The questions investigators will be asking after Amtrak derailment

The 20-member National Transportation Safety Board go-team that’s been rushed to the scene of the deadly train derailment in Washington state will scour data and interview those on board.

The Amtrak train’s speed is among the factors federal investigators will study. The train was traveling at more than twice the speed limit for the section of track it was on, the NTSB said.

The train — making its inaugural trip on modified track — derailed Monday morning near DuPont, spilling 13 of 14 cars and leaving three confirmed fatalities, officials said.

Amtrak said it will cooperate with the NTSB and all authorities. “At this time, we will not speculate about the cause, and we encourage others not to speculate as well,” the company said in a statement.

NTSB Investigator in Charge Ted Turpin has been on site since Monday afternoon and the full investigative team will be there Tuesday morning.

Here’s some of what the NTSB will study:

Speed of the train

The train was traveling 80 mph in a 30 mph zone, according to NTSB spokeswoman T. Bella Dinh-Zarr.

Most of the route was graded for a maximum speed of 79 miles per hour; the speed limit on the curve where the crash occurred is 30 miles per hour, said Rachelle Cunningham with Sound Transit, which owns the tracks.

Amtrak CEO Richard Anderson said positive train control was not activated on the Cascades service track at the time. The system — which combines GPS, wireless radio and computers to monitor trains and stop them from colliding, derailing or speeding — was still being implemented, according to Sound Transit spokesperson Geoff Patrick.

PTC is federally required to be implemented nationwide by December 2018. The target date to have PTC operational on the segment of track involved in Monday’s derailment is the second quarter of 2018, according to Patrick.

Black box

The so-called black box, or event data recorder, should provide plenty of answers to questions, CNN transportation correspondent Rene Marsh told Brooke Baldwin.
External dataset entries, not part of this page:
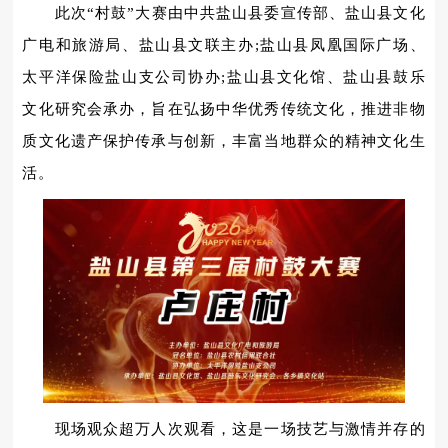
此次“村鼓”大赛由中共盐山县委宣传部、盐山县文化
广电和旅游局、盐山县文联主办;盐山县凤凰国际广场、
太平洋保险盐山支公司协办;盐山县文化馆、盐山县鼓乐
文化研究会承办，旨在弘扬中华优秀传统文化，推进非物
质文化遗产保护传承与创新，丰富当地群众的精神文化生
活。
现场观众超万人次观看，这是一场技艺与激情并存的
It will have information on the train’s speed, braking and other operational data, said Quimby.

The NTSB has retrieved the data recorder from the rear locomotive, Dinh-Zarr said. There is also a recorder in the front locomotive, but that will take longer to access given how damaged the car is, Dinh-Zarr said.

Mechanics of the train

Marsh said the NTSB team will focus “very closely on the track. Was there something wrong with this track? The mechanics of the train, was it operating properly?”

John Hiatt, a former railroad engineer who investigates incidents for a law firm, said he would have expected the cars to be farther from the track if speed was the principal factor. He wondered whether the train suffered a track malfunction.

Railroad signals also will be examined.

Human performance

The federal go-team will interview the engineer, conductor and the other three crew members.

“A very long list of information, everything from how much sleep they got the night before to what they ate this morning, any medications they may be on,” said Marsh.

Emergency radio transmissions between the conductor and the dispatcher were dramatic:

Dispatcher: Hey guys, what happened?

AMTRAK 501: Uh, we were coming around the corner to take the bridge over I-5 there, right north into Nisqually and we went on the ground.

Dispatcher: …Is everybody OK?

AMTRAK 501: I’m still figuring that out. We got cars everywhere and down onto the highway.

Marsh said investigators will want to know whether the crew was familiar with the new route. Deborah Hersman, former chairman of the NTSB, told CNN that the crew would have been made familiar with the route’s terrain, topography and speed limits.

Condition of the track

The Washington State Department of Transportation said it had received grants to improve a stretch of freight and military transport tracks for passenger use. The bypass rerouted passenger trains from a waterfront line to a shorter line that ran along I-5.

“Today was the first day of public use of the tracks, after weeks of inspection and training,” the agency said in a statement.